From first line to last, transcribe the listing exactly and skip any image.

↓

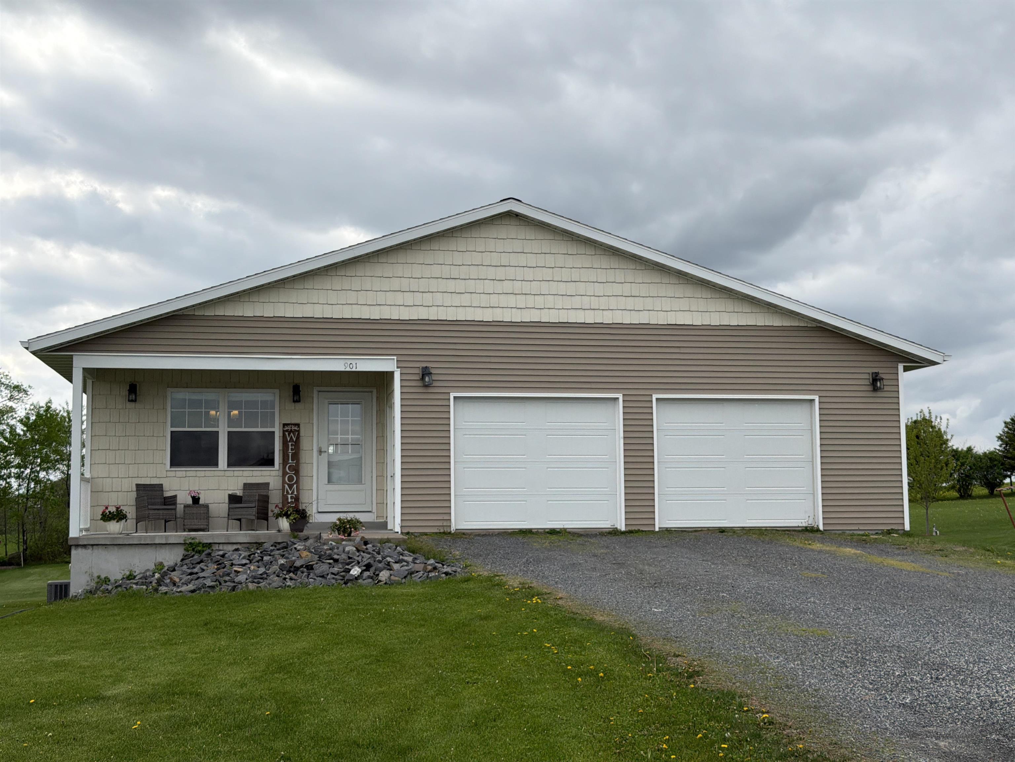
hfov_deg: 39.7
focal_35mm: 48
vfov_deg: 30.3
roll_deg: +0.1
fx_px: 1407
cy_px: 381
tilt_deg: +5.1
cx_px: 508
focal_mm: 6.76
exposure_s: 1/4329
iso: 64
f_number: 1.78
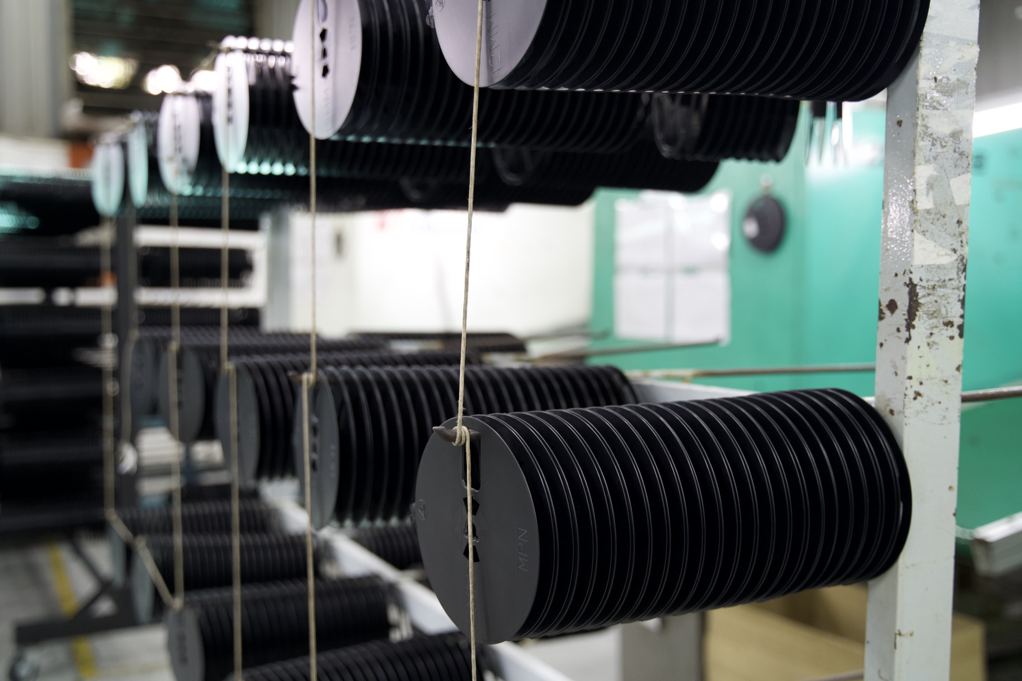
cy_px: 340
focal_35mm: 40
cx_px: 511
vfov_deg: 33.4
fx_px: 1135
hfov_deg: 48.5
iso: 2000
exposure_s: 1/160
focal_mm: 40
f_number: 2.8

↑

Result below:
hfov_deg: 39.7
focal_35mm: 48
vfov_deg: 30.3
roll_deg: +0.1
fx_px: 1407
cy_px: 381
tilt_deg: +5.1
cx_px: 508
focal_mm: 6.76
exposure_s: 1/4329
iso: 64
f_number: 1.78
cy_px: 340
focal_35mm: 40
cx_px: 511
vfov_deg: 33.4
fx_px: 1135
hfov_deg: 48.5
iso: 2000
exposure_s: 1/160
focal_mm: 40
f_number: 2.8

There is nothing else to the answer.